→ The problem
Rename "document" to "listing" in the lines starting at the one containing "The document lists, after" and ending at the one containing "dist [0.004534, 0.000100]", with all else unchanged, and return only those lines.

Recorded data:
Segment Open

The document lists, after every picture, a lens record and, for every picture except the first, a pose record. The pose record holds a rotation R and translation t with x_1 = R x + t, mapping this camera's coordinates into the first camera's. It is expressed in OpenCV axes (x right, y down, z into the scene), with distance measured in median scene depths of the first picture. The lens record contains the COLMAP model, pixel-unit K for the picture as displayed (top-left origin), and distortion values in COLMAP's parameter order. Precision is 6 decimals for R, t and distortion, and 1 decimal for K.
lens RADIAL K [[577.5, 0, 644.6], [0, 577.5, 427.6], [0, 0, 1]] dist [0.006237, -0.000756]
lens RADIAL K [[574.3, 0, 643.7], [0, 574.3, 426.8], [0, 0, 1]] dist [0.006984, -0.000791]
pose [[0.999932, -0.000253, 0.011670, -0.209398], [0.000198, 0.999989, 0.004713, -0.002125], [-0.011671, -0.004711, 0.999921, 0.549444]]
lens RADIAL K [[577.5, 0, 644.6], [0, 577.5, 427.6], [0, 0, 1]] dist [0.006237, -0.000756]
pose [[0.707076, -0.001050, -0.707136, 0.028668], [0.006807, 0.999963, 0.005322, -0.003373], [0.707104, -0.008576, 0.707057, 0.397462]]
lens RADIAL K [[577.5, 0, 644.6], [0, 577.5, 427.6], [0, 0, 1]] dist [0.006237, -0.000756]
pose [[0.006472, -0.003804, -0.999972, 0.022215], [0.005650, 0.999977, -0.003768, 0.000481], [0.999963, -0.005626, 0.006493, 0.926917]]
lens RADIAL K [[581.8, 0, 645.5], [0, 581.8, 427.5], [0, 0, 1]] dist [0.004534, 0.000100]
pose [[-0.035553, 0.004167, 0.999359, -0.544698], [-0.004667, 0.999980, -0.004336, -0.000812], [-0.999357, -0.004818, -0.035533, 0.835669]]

Segment Closed
Segment Open

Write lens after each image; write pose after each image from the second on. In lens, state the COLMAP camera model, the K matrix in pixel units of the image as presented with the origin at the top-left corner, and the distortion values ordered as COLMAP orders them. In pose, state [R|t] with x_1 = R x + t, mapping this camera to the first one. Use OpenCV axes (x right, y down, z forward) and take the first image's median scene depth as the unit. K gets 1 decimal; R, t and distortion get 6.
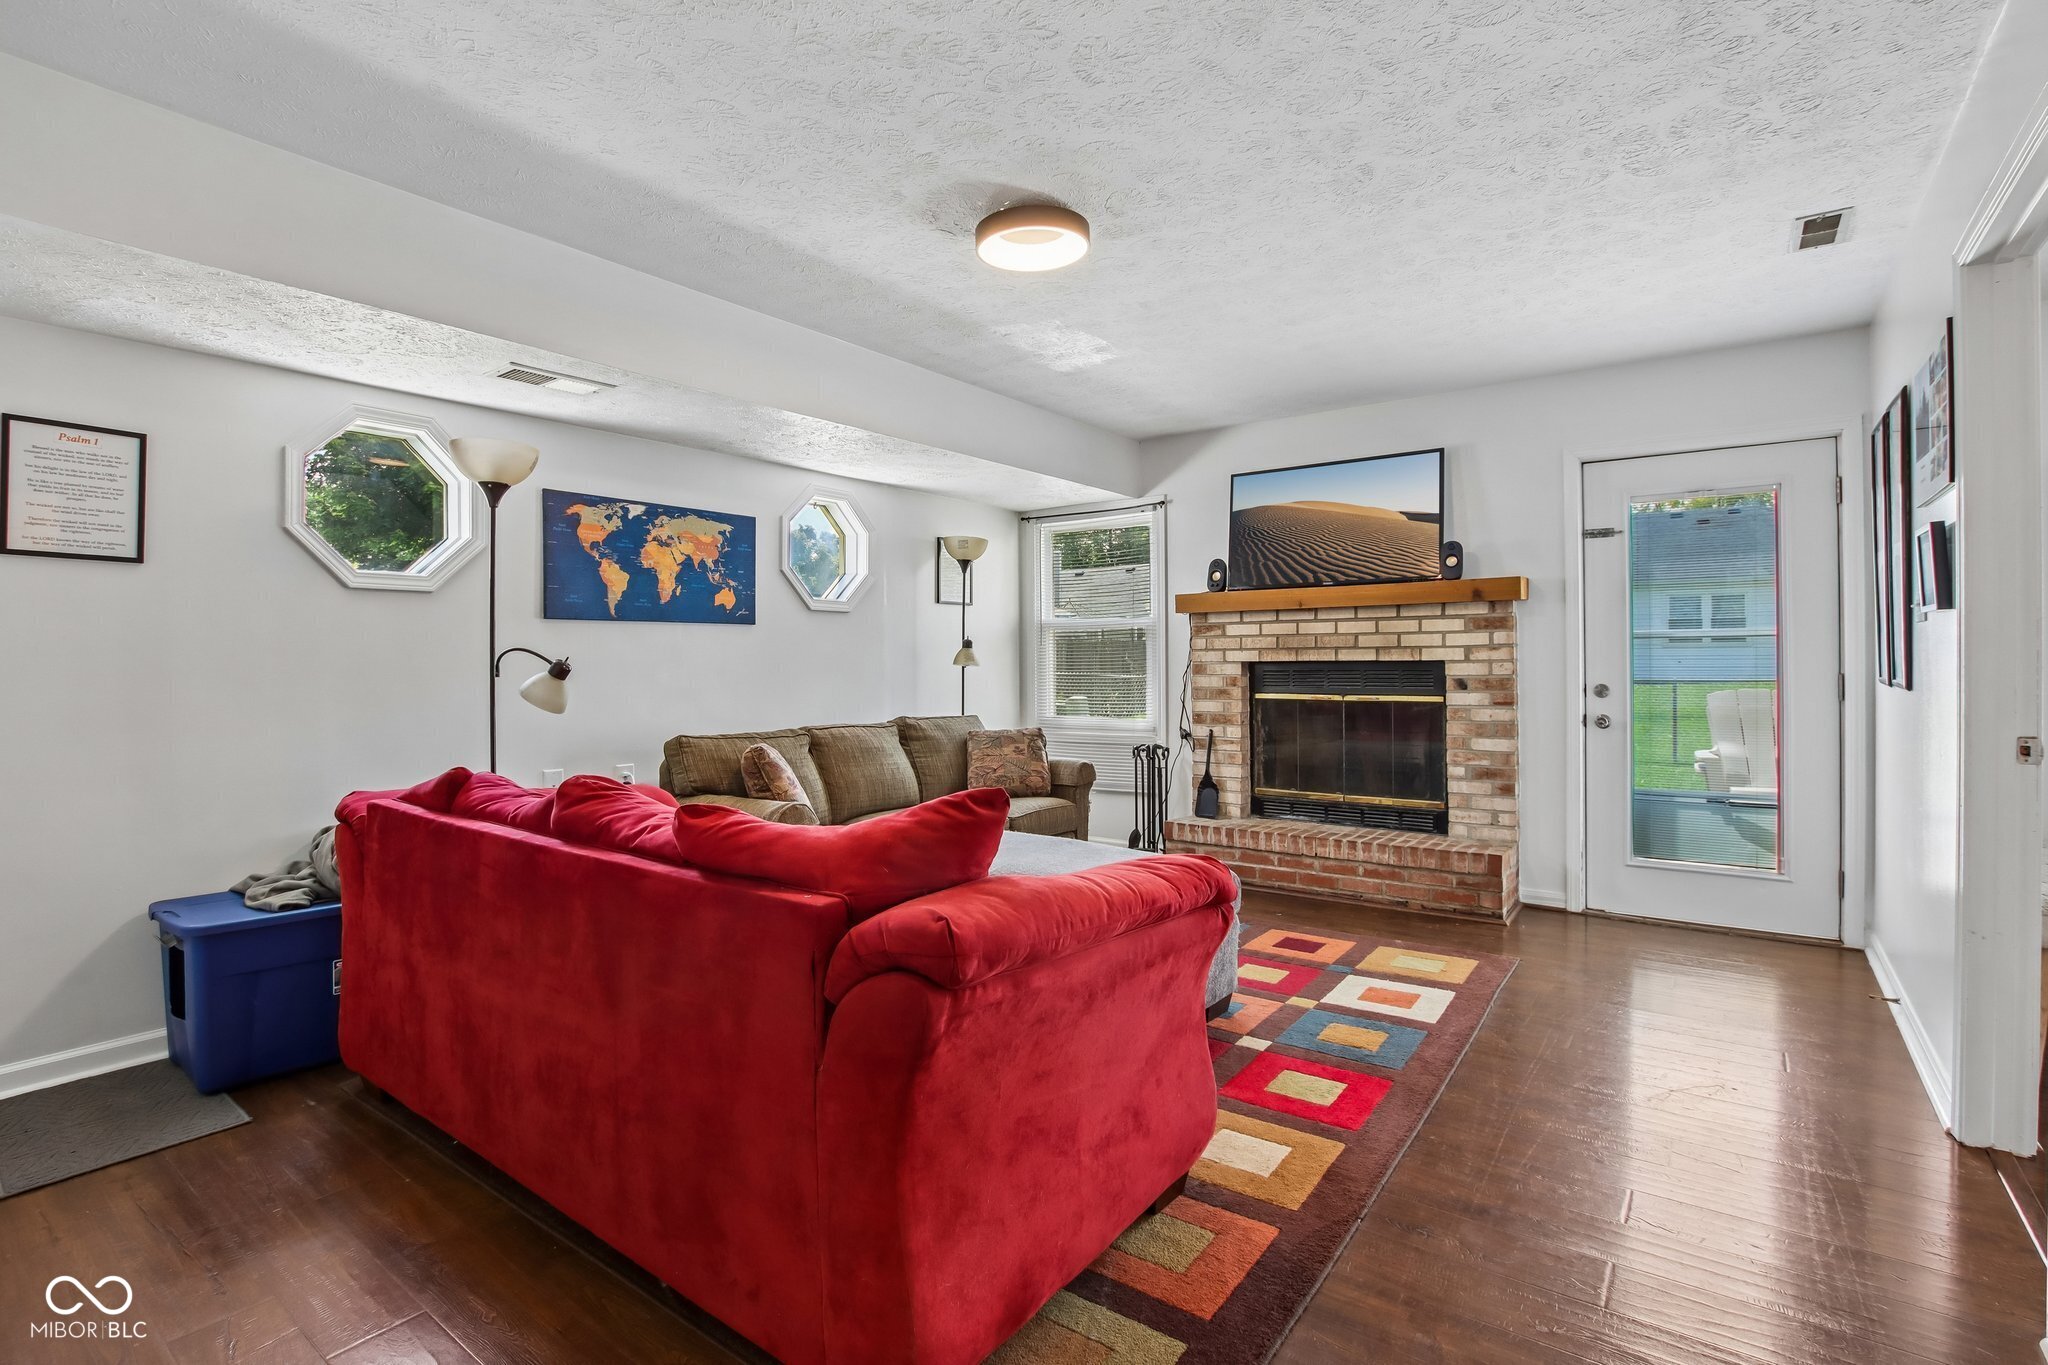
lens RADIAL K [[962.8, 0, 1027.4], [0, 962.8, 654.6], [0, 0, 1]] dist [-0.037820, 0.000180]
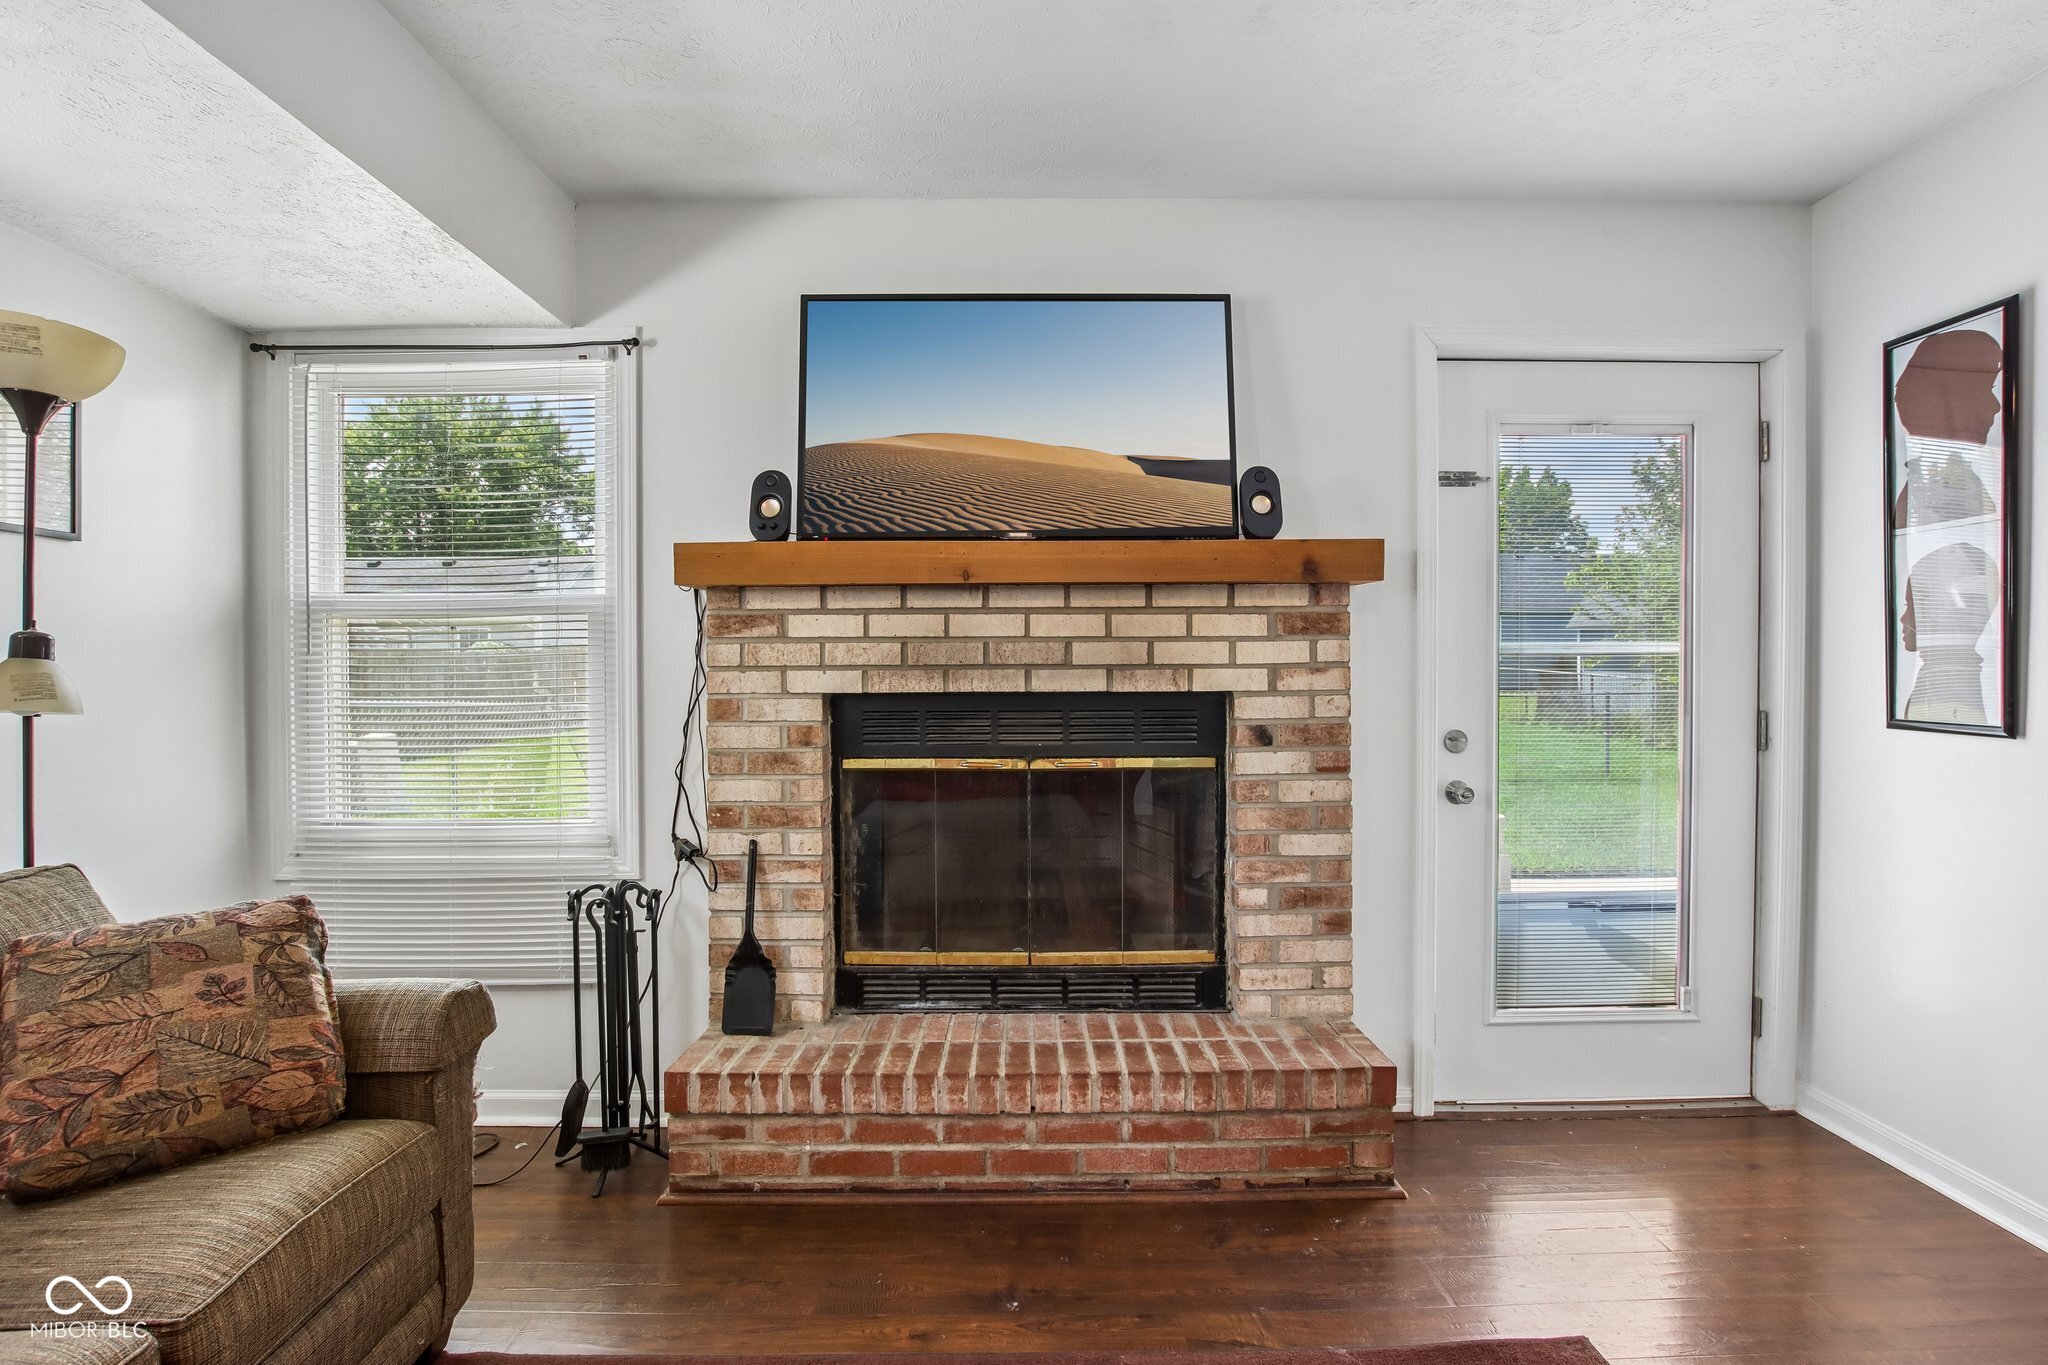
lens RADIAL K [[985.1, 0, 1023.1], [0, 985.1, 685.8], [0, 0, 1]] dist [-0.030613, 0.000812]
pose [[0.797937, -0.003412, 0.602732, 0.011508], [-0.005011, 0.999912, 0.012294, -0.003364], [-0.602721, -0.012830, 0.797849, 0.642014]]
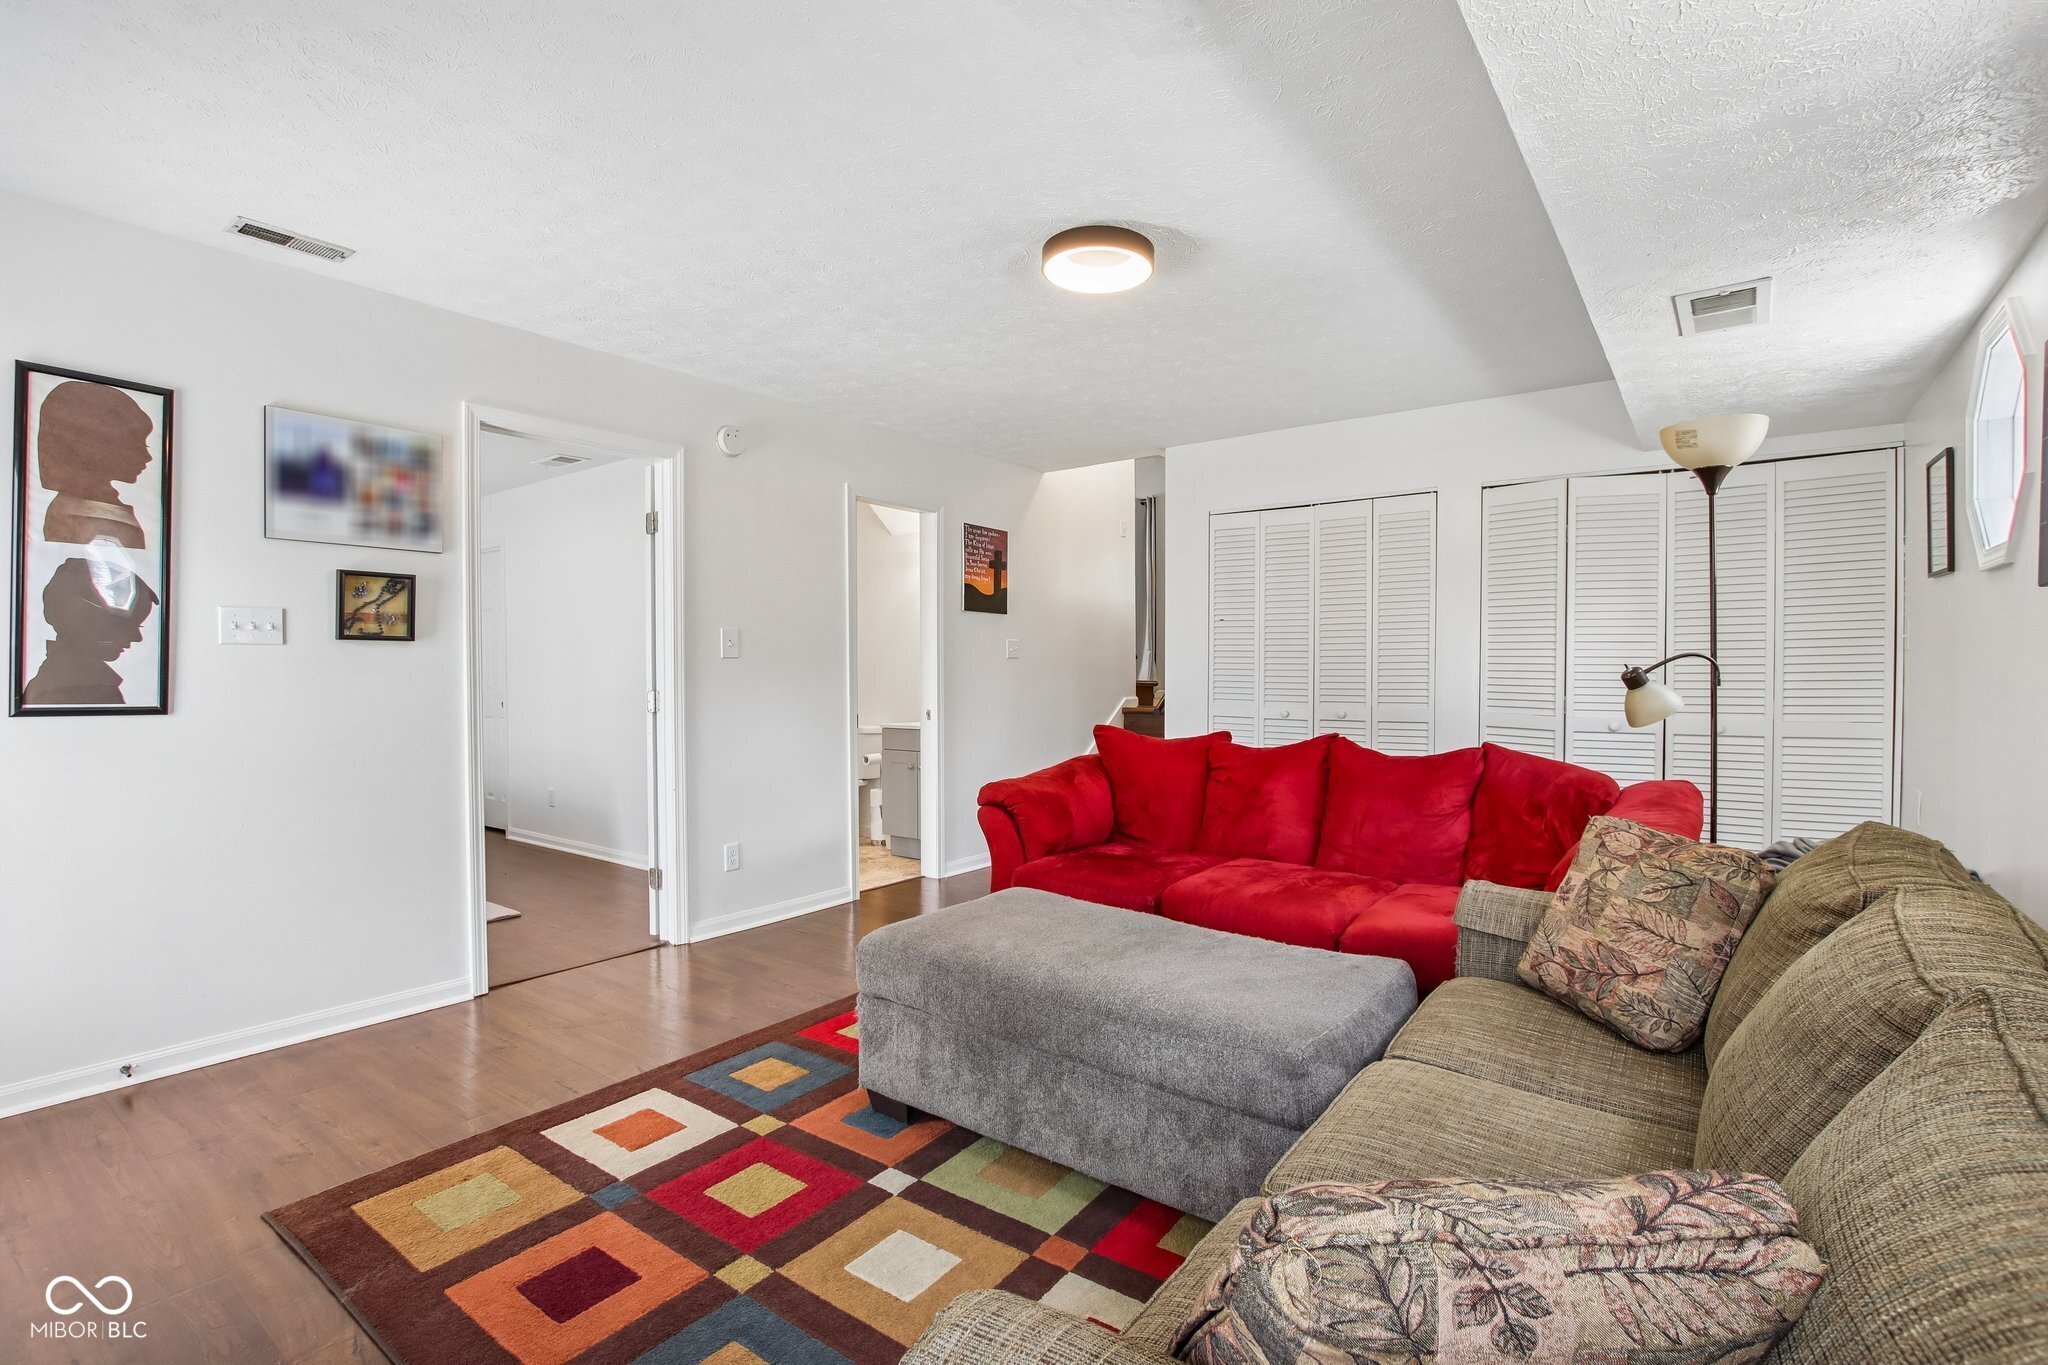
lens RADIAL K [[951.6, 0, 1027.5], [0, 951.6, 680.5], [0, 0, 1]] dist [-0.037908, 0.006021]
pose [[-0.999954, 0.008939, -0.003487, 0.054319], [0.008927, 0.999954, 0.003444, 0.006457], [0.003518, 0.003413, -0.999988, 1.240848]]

Segment Closed

→ Problem solution
The listing lists, after every picture, a lens record and, for every picture except the first, a pose record. The pose record holds a rotation R and translation t with x_1 = R x + t, mapping this camera's coordinates into the first camera's. It is expressed in OpenCV axes (x right, y down, z into the scene), with distance measured in median scene depths of the first picture. The lens record contains the COLMAP model, pixel-unit K for the picture as displayed (top-left origin), and distortion values in COLMAP's parameter order. Precision is 6 decimals for R, t and distortion, and 1 decimal for K.
lens RADIAL K [[577.5, 0, 644.6], [0, 577.5, 427.6], [0, 0, 1]] dist [0.006237, -0.000756]
lens RADIAL K [[574.3, 0, 643.7], [0, 574.3, 426.8], [0, 0, 1]] dist [0.006984, -0.000791]
pose [[0.999932, -0.000253, 0.011670, -0.209398], [0.000198, 0.999989, 0.004713, -0.002125], [-0.011671, -0.004711, 0.999921, 0.549444]]
lens RADIAL K [[577.5, 0, 644.6], [0, 577.5, 427.6], [0, 0, 1]] dist [0.006237, -0.000756]
pose [[0.707076, -0.001050, -0.707136, 0.028668], [0.006807, 0.999963, 0.005322, -0.003373], [0.707104, -0.008576, 0.707057, 0.397462]]
lens RADIAL K [[577.5, 0, 644.6], [0, 577.5, 427.6], [0, 0, 1]] dist [0.006237, -0.000756]
pose [[0.006472, -0.003804, -0.999972, 0.022215], [0.005650, 0.999977, -0.003768, 0.000481], [0.999963, -0.005626, 0.006493, 0.926917]]
lens RADIAL K [[581.8, 0, 645.5], [0, 581.8, 427.5], [0, 0, 1]] dist [0.004534, 0.000100]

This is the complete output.